I’m open to suggestions/ideas if there is anything else that could be done to improve the “offering”.
- Venia Silente ( @veniasilente@lemm.ee ) English1•11 months ago
so I can only see a couple of ways to make a better “offering”
(2.) mostly covers pretty much anyone one would want to do, offer-wise. It’s also the aspect that’s currently the most distinguishable across the instances marketplace. But the issue is, it’s one thing to say that you are going to offer a different defederation / moderation policy (“we’re going to allow piracy”, for example) and another thing is sticking to it (“, unless some legal threat”). If what you are saying is “I’m not gonna block piracy until it’s somehow inconvenient for me”, not only is that the same flat offering most of everyone else is making, but it’s also a nebulous offering because it tells a new user nothing useful and offers no commitments: When is that “inconvenient” gonna be? What is the measure for “inconvenient”? What’s gonna happen then?
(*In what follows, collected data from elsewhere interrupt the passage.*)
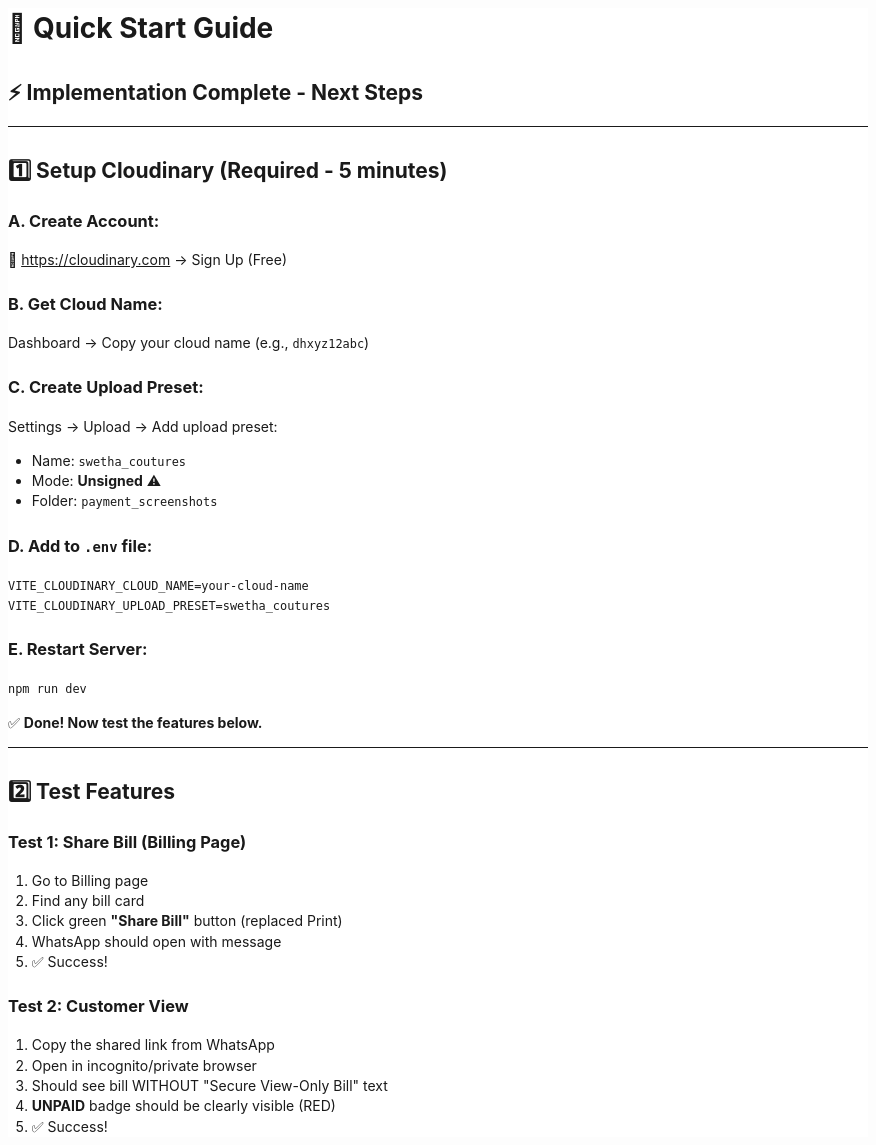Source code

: # 🚀 Quick Start Guide

## ⚡ Implementation Complete - Next Steps

---

## 1️⃣ Setup Cloudinary (Required - 5 minutes)

### **A. Create Account:**
🔗 https://cloudinary.com → Sign Up (Free)

### **B. Get Cloud Name:**
Dashboard → Copy your cloud name (e.g., `dhxyz12abc`)

### **C. Create Upload Preset:**
Settings → Upload → Add upload preset:
- Name: `swetha_coutures`
- Mode: **Unsigned** ⚠️
- Folder: `payment_screenshots`

### **D. Add to `.env` file:**
```env
VITE_CLOUDINARY_CLOUD_NAME=your-cloud-name
VITE_CLOUDINARY_UPLOAD_PRESET=swetha_coutures
```

### **E. Restart Server:**
```bash
npm run dev
```

✅ **Done! Now test the features below.**

---

## 2️⃣ Test Features

### **Test 1: Share Bill (Billing Page)**
1. Go to Billing page
2. Find any bill card
3. Click green **"Share Bill"** button (replaced Print)
4. WhatsApp should open with message
5. ✅ Success!

### **Test 2: Customer View**
1. Copy the shared link from WhatsApp
2. Open in incognito/private browser
3. Should see bill WITHOUT "Secure View-Only Bill" text
4. **UNPAID** badge should be clearly visible (RED)
5. ✅ Success!
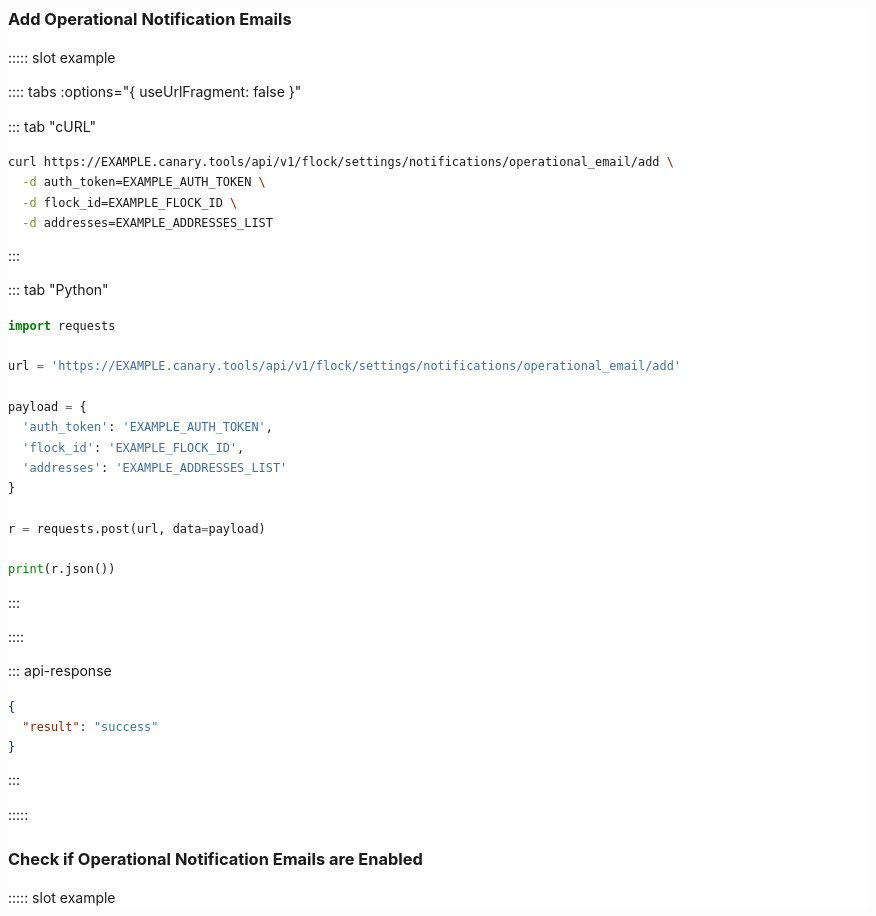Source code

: ### Add Operational Notification Emails

<APIDetails :endpoint="$page.frontmatter.endpoints.flock_operational_email_add">

::::: slot example

:::: tabs :options="{ useUrlFragment: false }"

::: tab "cURL"

``` bash
curl https://EXAMPLE.canary.tools/api/v1/flock/settings/notifications/operational_email/add \
  -d auth_token=EXAMPLE_AUTH_TOKEN \
  -d flock_id=EXAMPLE_FLOCK_ID \
  -d addresses=EXAMPLE_ADDRESSES_LIST
```

:::

::: tab "Python"

``` python
import requests

url = 'https://EXAMPLE.canary.tools/api/v1/flock/settings/notifications/operational_email/add'

payload = {
  'auth_token': 'EXAMPLE_AUTH_TOKEN',
  'flock_id': 'EXAMPLE_FLOCK_ID',
  'addresses': 'EXAMPLE_ADDRESSES_LIST'
}

r = requests.post(url, data=payload)

print(r.json())
```

:::

::::

::: api-response
```json
{
  "result": "success"
}
```
:::

:::::

</APIDetails>

### Check if Operational Notification Emails are Enabled

<APIDetails :endpoint="$page.frontmatter.endpoints.flock_operational_email_enabled">

::::: slot example
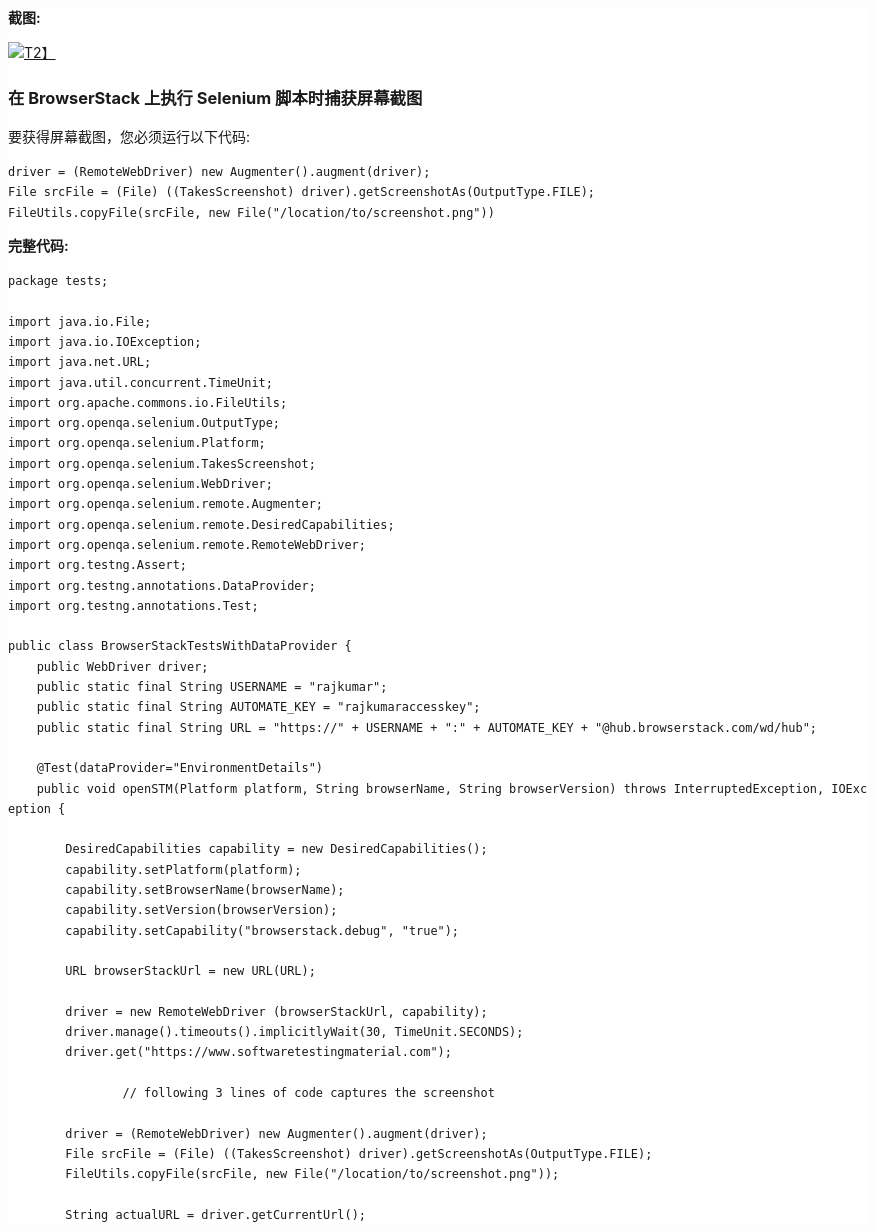**截图:**

[![](../Images/8a2c64e23f40423861aa1dc535a186a8.png)T2】](https://www.softwaretestingmaterial.com/wp-content/uploads/2017/12/Run-Multiple-Selenium-Tests-In-Parallel-On-BrowserStack.jpg)

### **在 BrowserStack 上执行 Selenium 脚本时捕获屏幕截图**

要获得屏幕截图，您必须运行以下代码:

```
driver = (RemoteWebDriver) new Augmenter().augment(driver);
File srcFile = (File) ((TakesScreenshot) driver).getScreenshotAs(OutputType.FILE);
FileUtils.copyFile(srcFile, new File("/location/to/screenshot.png"))
```

**完整代码:**

```
package tests;

import java.io.File;
import java.io.IOException;
import java.net.URL;
import java.util.concurrent.TimeUnit;
import org.apache.commons.io.FileUtils;
import org.openqa.selenium.OutputType;
import org.openqa.selenium.Platform;
import org.openqa.selenium.TakesScreenshot;
import org.openqa.selenium.WebDriver;
import org.openqa.selenium.remote.Augmenter;
import org.openqa.selenium.remote.DesiredCapabilities;
import org.openqa.selenium.remote.RemoteWebDriver;
import org.testng.Assert;
import org.testng.annotations.DataProvider;
import org.testng.annotations.Test;

public class BrowserStackTestsWithDataProvider {
	public WebDriver driver;
	public static final String USERNAME = "rajkumar";
	public static final String AUTOMATE_KEY = "rajkumaraccesskey";
	public static final String URL = "https://" + USERNAME + ":" + AUTOMATE_KEY + "@hub.browserstack.com/wd/hub";

	@Test(dataProvider="EnvironmentDetails")
	public void openSTM(Platform platform, String browserName, String browserVersion) throws InterruptedException, IOException {

		DesiredCapabilities capability = new DesiredCapabilities();
		capability.setPlatform(platform);
		capability.setBrowserName(browserName);
		capability.setVersion(browserVersion);
		capability.setCapability("browserstack.debug", "true");

		URL browserStackUrl = new URL(URL);

		driver = new RemoteWebDriver (browserStackUrl, capability);
		driver.manage().timeouts().implicitlyWait(30, TimeUnit.SECONDS);
		driver.get("https://www.softwaretestingmaterial.com");

                // following 3 lines of code captures the screenshot

		driver = (RemoteWebDriver) new Augmenter().augment(driver);
		File srcFile = (File) ((TakesScreenshot) driver).getScreenshotAs(OutputType.FILE);
		FileUtils.copyFile(srcFile, new File("/location/to/screenshot.png"));

		String actualURL = driver.getCurrentUrl();
```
How will we know? (no, suddenly finding that the instance you had an account on now redirects to the FBI is not good enough).
I’m open to suggestions/ideas if there is anything else that could be done to improve the “offering”.
Add more qualifications to your offering, such as:
- Are you going to close upon any legal threat, or only upon a certain degree or size of threat?
- From the US only, or from any country?
- Will you close instantly, or will you guarantee a Minimum Survivability Timeframe for eg.: helping users to migrate away, like Mastodon’s covenant does?
but I have added multiple frontends(like lemmy.world).
If you add the JS-less frontends, you, like others who are doing it, are doing Yahweh / Arceus / Allah / Amaterasu 's work.
- Philip ( @lemmy@endlesstalk.org ) English2•11 months ago
Thank you for clarifying(and sorry for the late answer).
For you (and anyone interested) I will answer the questions you asked.
Are you going to close upon any legal threat, or only upon a certain degree or size of threat?
If the legal threat is real(they have a real chance to win in a court) and there is nothing I could do(come to an agreement, move the hosting to another server etc), then I would close the server.
From the US only, or from any country?
Server is hosted in Germany
Will you close instantly, or will you guarantee a Minimum Survivability Timeframe for eg.: helping users to migrate away, like Mastodon’s covenant does?
As long as there aren’t fines for keeping the website up or I get arrested, I would give a notice, so users can move to another server.
- lud ( @lud@lemm.ee ) 1•11 months ago
What’s the difference between instances except federation and blocked communities? It’s the same content anyways.